Closer to the point, the crime shouldn’t be prostitution. The real crime is criminalizing what women choose to do with their bodies.

People are going to have sex, lots of it, and men (and a few women) are going to continue to pay for it if need be. The U.S. pornography industry makes an estimated $10 billion annually, netting larger revenues than “Microsoft, Google, Amazon, eBay, Yahoo, Apple and Netflix combined,” according to industry insiders.

What is pornography if not legalized prostitution?

Hypocritically, there is no police hotline to call when a woman spreads her legs for a pair of red bottoms and a Happy Meal; yet, we criminalize women, such as Terry, who struggle to support their families with the only resource they feel they have available.

In 2007, the American Civil Liberties Union (ACLU) made their stance on prostitution crystal clear:

Prostitution laws are also a violation of the right of individual privacy because they impose penal sanctions for the private sexual conduct of consenting adults.
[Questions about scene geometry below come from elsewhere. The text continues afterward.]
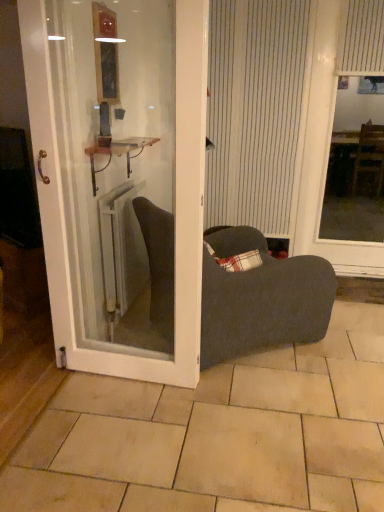
Question: Is metallic copper cabinet at center taller than white metallic radiator at center?

Choices:
 (A) no
 (B) yes

Answer: (A)

Question: Is metallic copper cabinet at center in front of white metallic radiator at center?

Choices:
 (A) no
 (B) yes

Answer: (B)

Question: Considering the relative sizes of metallic copper cabinet at center and white metallic radiator at center in the image provided, is metallic copper cabinet at center smaller than white metallic radiator at center?

Choices:
 (A) yes
 (B) no

Answer: (A)

Question: Is metallic copper cabinet at center looking in the opposite direction of white metallic radiator at center?

Choices:
 (A) yes
 (B) no

Answer: (B)

Question: From a real-world perspective, is metallic copper cabinet at center physically above white metallic radiator at center?

Choices:
 (A) yes
 (B) no

Answer: (A)

Question: Does metallic copper cabinet at center appear on the left side of white metallic radiator at center?

Choices:
 (A) yes
 (B) no

Answer: (B)

Question: Is dark gray fabric chair at center aimed at beige tile at center?

Choices:
 (A) yes
 (B) no

Answer: (B)

Question: Can you confirm if dark gray fabric chair at center is positioned to the left of beige tile at center?

Choices:
 (A) no
 (B) yes

Answer: (B)

Question: Does dark gray fabric chair at center contain beige tile at center?

Choices:
 (A) yes
 (B) no

Answer: (B)

Question: From the image's perspective, is dark gray fabric chair at center under beige tile at center?

Choices:
 (A) yes
 (B) no

Answer: (B)

Question: From the image's perspective, is dark gray fabric chair at center on beige tile at center?

Choices:
 (A) no
 (B) yes

Answer: (B)

Question: Does dark gray fabric chair at center come behind beige tile at center?

Choices:
 (A) no
 (B) yes

Answer: (B)

Question: From the image's perspective, is metallic copper cabinet at center located above white glossy door at center?

Choices:
 (A) yes
 (B) no

Answer: (A)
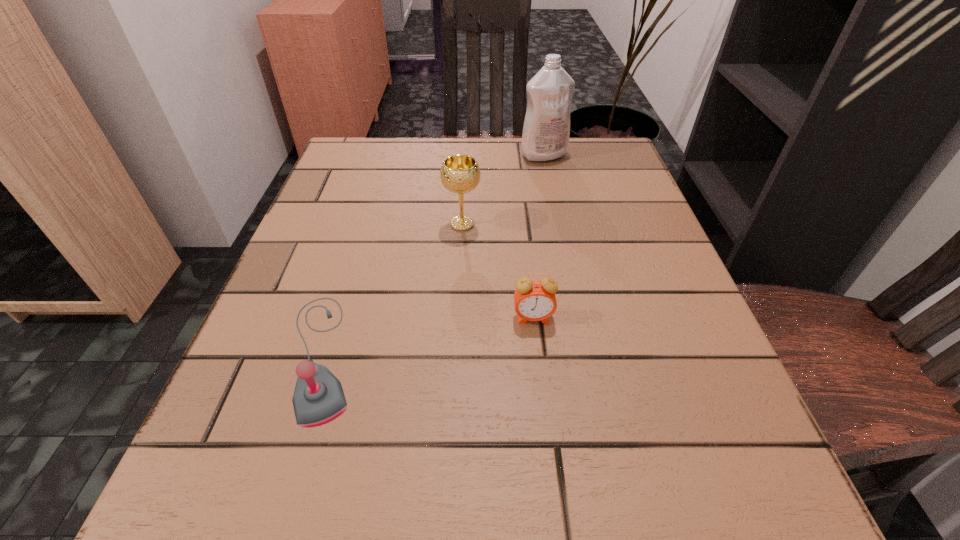
The width and height of the screenshot is (960, 540). Identify the location of the farthest object. [546, 130].

Identify the location of the tallest object. (546, 130).

You are a GUI agent. You are given a task and a screenshot of the screen. Output one action in this format:
    pyautogui.click(x=<x>, y=<y>)
    Task: Click on the third object from right to left
    The height and width of the screenshot is (540, 960).
    Given the screenshot: What is the action you would take?
    pyautogui.click(x=460, y=173)

Find the location of a particular element. Image resolution: width=960 pixels, height=540 pixels. chalice is located at coordinates (460, 173).

Image resolution: width=960 pixels, height=540 pixels. I want to click on alarm clock, so click(x=535, y=300).

Image resolution: width=960 pixels, height=540 pixels. I want to click on joystick, so 318,398.

Locate an element on the screen. This screenshot has width=960, height=540. free space located 0.300m on the front of the detergent is located at coordinates (563, 245).

The width and height of the screenshot is (960, 540). Identify the location of vacant point located on the left of the chalice. (383, 224).

Image resolution: width=960 pixels, height=540 pixels. What are the coordinates of `vacant space situated on the face of the alarm clock` in the screenshot? It's located at (544, 413).

Where is `vacant space located on the back of the leftmost object`? The height and width of the screenshot is (540, 960). vacant space located on the back of the leftmost object is located at coordinates (361, 231).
Whether a person chooses to engage in sexual activity for purposes of recreation, or in exchange for something of value, is a matter of individual choice, not for governmental interference. Police use of entrapment techniques to enforce laws against this essentially private activity is reprehensible.

The question of the “oldest profession in the world” is a subjective morality issue, not a policy issue – or at least it should be. While this may be a novel idea for this country, if we keep politics far away from a woman’s vagina, the results may surprise many of us.

It is time for us to evolve in our collective thinking and incorporate methods that actually solve problems in this country, not create them. For that to occur, however, people must stop making the dangerous mistake of equating “legal” and “illegal” with the illusive ideals of “right” and wrong.”